BRIEF> Rewrite every line of the listing below, replacing "laten repareren" with "laten maken" and leaving everything else as it is.

"""

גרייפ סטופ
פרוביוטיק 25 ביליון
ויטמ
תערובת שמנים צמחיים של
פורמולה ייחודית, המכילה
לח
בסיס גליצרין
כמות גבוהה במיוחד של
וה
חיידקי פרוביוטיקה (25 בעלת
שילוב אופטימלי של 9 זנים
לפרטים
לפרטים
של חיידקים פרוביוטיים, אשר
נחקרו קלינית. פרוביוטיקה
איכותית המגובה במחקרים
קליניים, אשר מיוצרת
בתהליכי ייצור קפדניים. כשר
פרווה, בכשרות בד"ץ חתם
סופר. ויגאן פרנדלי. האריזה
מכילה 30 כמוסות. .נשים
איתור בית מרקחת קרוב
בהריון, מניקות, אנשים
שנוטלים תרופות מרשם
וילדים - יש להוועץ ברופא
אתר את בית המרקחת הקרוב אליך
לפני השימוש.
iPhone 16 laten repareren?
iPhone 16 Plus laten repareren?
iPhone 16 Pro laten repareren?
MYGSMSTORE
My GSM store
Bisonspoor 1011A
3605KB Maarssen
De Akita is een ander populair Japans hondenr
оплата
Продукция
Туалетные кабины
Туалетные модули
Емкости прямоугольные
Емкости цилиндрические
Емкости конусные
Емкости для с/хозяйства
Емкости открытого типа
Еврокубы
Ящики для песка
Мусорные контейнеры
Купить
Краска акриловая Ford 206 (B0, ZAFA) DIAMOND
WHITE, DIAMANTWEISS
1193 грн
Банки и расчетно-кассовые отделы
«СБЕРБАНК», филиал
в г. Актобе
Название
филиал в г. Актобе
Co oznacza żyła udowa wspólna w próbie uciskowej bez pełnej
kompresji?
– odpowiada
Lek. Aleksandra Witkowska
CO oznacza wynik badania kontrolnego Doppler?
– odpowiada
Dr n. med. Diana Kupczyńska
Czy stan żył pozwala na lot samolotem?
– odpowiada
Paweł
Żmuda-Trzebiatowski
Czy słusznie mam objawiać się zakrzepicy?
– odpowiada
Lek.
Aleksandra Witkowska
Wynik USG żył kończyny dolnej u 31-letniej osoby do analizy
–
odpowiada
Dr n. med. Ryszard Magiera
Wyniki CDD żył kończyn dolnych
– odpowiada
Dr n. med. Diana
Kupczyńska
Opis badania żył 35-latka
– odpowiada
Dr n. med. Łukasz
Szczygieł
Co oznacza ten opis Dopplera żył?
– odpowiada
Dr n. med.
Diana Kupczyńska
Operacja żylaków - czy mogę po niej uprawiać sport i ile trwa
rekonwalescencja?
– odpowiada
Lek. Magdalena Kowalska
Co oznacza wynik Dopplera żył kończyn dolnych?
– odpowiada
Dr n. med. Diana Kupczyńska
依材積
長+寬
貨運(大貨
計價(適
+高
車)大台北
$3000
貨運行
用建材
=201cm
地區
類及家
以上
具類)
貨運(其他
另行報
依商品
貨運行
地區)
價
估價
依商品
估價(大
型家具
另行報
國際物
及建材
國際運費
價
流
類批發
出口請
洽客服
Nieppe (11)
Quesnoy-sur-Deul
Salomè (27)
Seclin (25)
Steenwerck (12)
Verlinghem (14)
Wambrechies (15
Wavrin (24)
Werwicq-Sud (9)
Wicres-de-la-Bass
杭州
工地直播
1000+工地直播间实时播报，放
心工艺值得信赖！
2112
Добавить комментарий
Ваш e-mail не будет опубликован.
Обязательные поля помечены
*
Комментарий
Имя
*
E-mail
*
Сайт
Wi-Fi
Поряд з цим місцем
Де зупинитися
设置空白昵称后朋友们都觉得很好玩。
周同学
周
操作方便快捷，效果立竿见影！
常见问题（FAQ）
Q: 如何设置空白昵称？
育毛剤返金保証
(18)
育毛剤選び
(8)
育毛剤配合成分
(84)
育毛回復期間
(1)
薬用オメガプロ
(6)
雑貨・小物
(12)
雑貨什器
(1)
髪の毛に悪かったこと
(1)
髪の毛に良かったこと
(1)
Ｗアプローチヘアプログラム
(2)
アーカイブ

"""

EXPECTED ANSWER>
גרייפ סטופ
פרוביוטיק 25 ביליון
ויטמ
תערובת שמנים צמחיים של
פורמולה ייחודית, המכילה
לח
בסיס גליצרין
כמות גבוהה במיוחד של
וה
חיידקי פרוביוטיקה (25 בעלת
שילוב אופטימלי של 9 זנים
לפרטים
לפרטים
של חיידקים פרוביוטיים, אשר
נחקרו קלינית. פרוביוטיקה
איכותית המגובה במחקרים
קליניים, אשר מיוצרת
בתהליכי ייצור קפדניים. כשר
פרווה, בכשרות בד"ץ חתם
סופר. ויגאן פרנדלי. האריזה
מכילה 30 כמוסות. .נשים
איתור בית מרקחת קרוב
בהריון, מניקות, אנשים
שנוטלים תרופות מרשם
וילדים - יש להוועץ ברופא
אתר את בית המרקחת הקרוב אליך
לפני השימוש.
iPhone 16 laten maken?
iPhone 16 Plus laten maken?
iPhone 16 Pro laten maken?
MYGSMSTORE
My GSM store
Bisonspoor 1011A
3605KB Maarssen
De Akita is een ander populair Japans hondenr
оплата
Продукция
Туалетные кабины
Туалетные модули
Емкости прямоугольные
Емкости цилиндрические
Емкости конусные
Емкости для с/хозяйства
Емкости открытого типа
Еврокубы
Ящики для песка
Мусорные контейнеры
Купить
Краска акриловая Ford 206 (B0, ZAFA) DIAMOND
WHITE, DIAMANTWEISS
1193 грн
Банки и расчетно-кассовые отделы
«СБЕРБАНК», филиал
в г. Актобе
Название
филиал в г. Актобе
Co oznacza żyła udowa wspólna w próbie uciskowej bez pełnej
kompresji?
– odpowiada
Lek. Aleksandra Witkowska
CO oznacza wynik badania kontrolnego Doppler?
– odpowiada
Dr n. med. Diana Kupczyńska
Czy stan żył pozwala na lot samolotem?
– odpowiada
Paweł
Żmuda-Trzebiatowski
Czy słusznie mam objawiać się zakrzepicy?
– odpowiada
Lek.
Aleksandra Witkowska
Wynik USG żył kończyny dolnej u 31-letniej osoby do analizy
–
odpowiada
Dr n. med. Ryszard Magiera
Wyniki CDD żył kończyn dolnych
– odpowiada
Dr n. med. Diana
Kupczyńska
Opis badania żył 35-latka
– odpowiada
Dr n. med. Łukasz
Szczygieł
Co oznacza ten opis Dopplera żył?
– odpowiada
Dr n. med.
Diana Kupczyńska
Operacja żylaków - czy mogę po niej uprawiać sport i ile trwa
rekonwalescencja?
– odpowiada
Lek. Magdalena Kowalska
Co oznacza wynik Dopplera żył kończyn dolnych?
– odpowiada
Dr n. med. Diana Kupczyńska
依材積
長+寬
貨運(大貨
計價(適
+高
車)大台北
$3000
貨運行
用建材
=201cm
地區
類及家
以上
具類)
貨運(其他
另行報
依商品
貨運行
地區)
價
估價
依商品
估價(大
型家具
另行報
國際物
及建材
國際運費
價
流
類批發
出口請
洽客服
Nieppe (11)
Quesnoy-sur-Deul
Salomè (27)
Seclin (25)
Steenwerck (12)
Verlinghem (14)
Wambrechies (15
Wavrin (24)
Werwicq-Sud (9)
Wicres-de-la-Bass
杭州
工地直播
1000+工地直播间实时播报，放
心工艺值得信赖！
2112
Добавить комментарий
Ваш e-mail не будет опубликован.
Обязательные поля помечены
*
Комментарий
Имя
*
E-mail
*
Сайт
Wi-Fi
Поряд з цим місцем
Де зупинитися
设置空白昵称后朋友们都觉得很好玩。
周同学
周
操作方便快捷，效果立竿见影！
常见问题（FAQ）
Q: 如何设置空白昵称？
育毛剤返金保証
(18)
育毛剤選び
(8)
育毛剤配合成分
(84)
育毛回復期間
(1)
薬用オメガプロ
(6)
雑貨・小物
(12)
雑貨什器
(1)
髪の毛に悪かったこと
(1)
髪の毛に良かったこと
(1)
Ｗアプローチヘアプログラム
(2)
アーカイブ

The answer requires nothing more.